# Monsaraz High speed Internet



## J00x (Oct 28, 2016)

Hi,

New to the forum, Can someone living in the Monsaraz area tell me what kind of High speed internet options are in the area for a rural house about 20 mins outside of Reguengos de Monsaraz.

Thanks,
Jo


----------



## travelling-man (Jun 17, 2011)

Hi Jo & welcome to the forum.

Internet & availability will vary immensely...... what you can get can & probably will be different to just half a Km away so you need to check with the server companies such as Meo & Nos in your particular area & even then take what they tell/offer you with a pinch of salt & if you do commit to a service contract you need to run a few speed tests to be absolutely sure you're getting what you're paying for & if not, be absolutely ruthless in using the cancellation option in a timely manner because once out of that time period they'll be absolutely ruthless in holding you to the contract even though you're not getting the service they promised you.
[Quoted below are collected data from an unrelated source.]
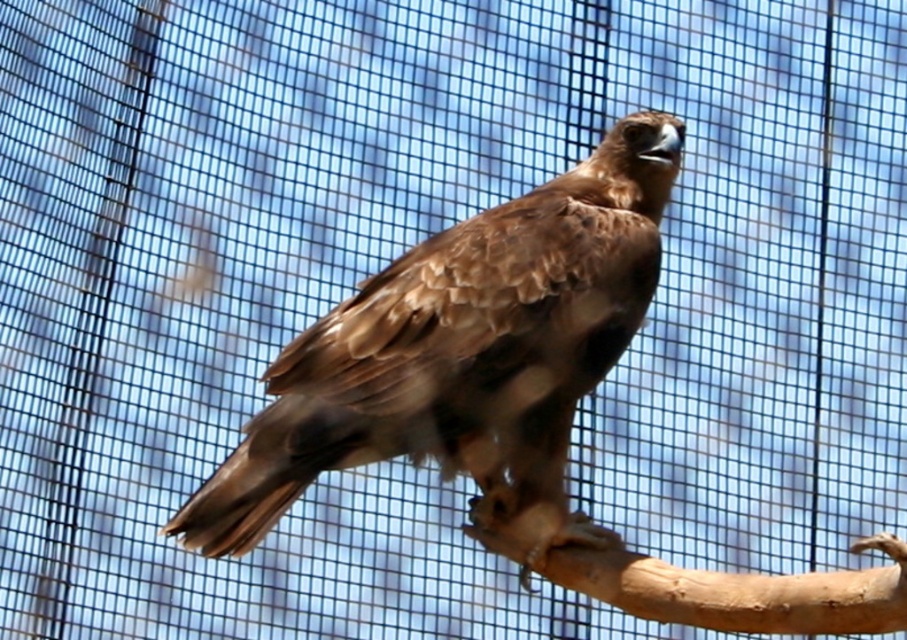
Can you confirm if brown feathered eagle at center is shorter than smooth brown wood at lower center?

No.

Is point (454, 445) behind point (512, 524)?

No, (454, 445) is in front of (512, 524).

Locate an element on the screen. This screenshot has width=907, height=640. brown feathered eagle at center is located at coordinates (465, 355).

Where is `brown feathered eagle at center`? This screenshot has width=907, height=640. brown feathered eagle at center is located at coordinates (465, 355).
If you can't get what you want then the Bentley Walker Tooway satellite internet is probably your next best option.

After that a dongle connection of some sort is next best.


----------



## J00x (Oct 28, 2016)

Hi Travelling-man,

Thanks for the information and tips. I will check with the service providers in the area and see what they say. From what I understand 4G generally has faster speeds then any satellite services so that also may be an option. Anyhow lets see what the providers have to say. Thanks again.


----------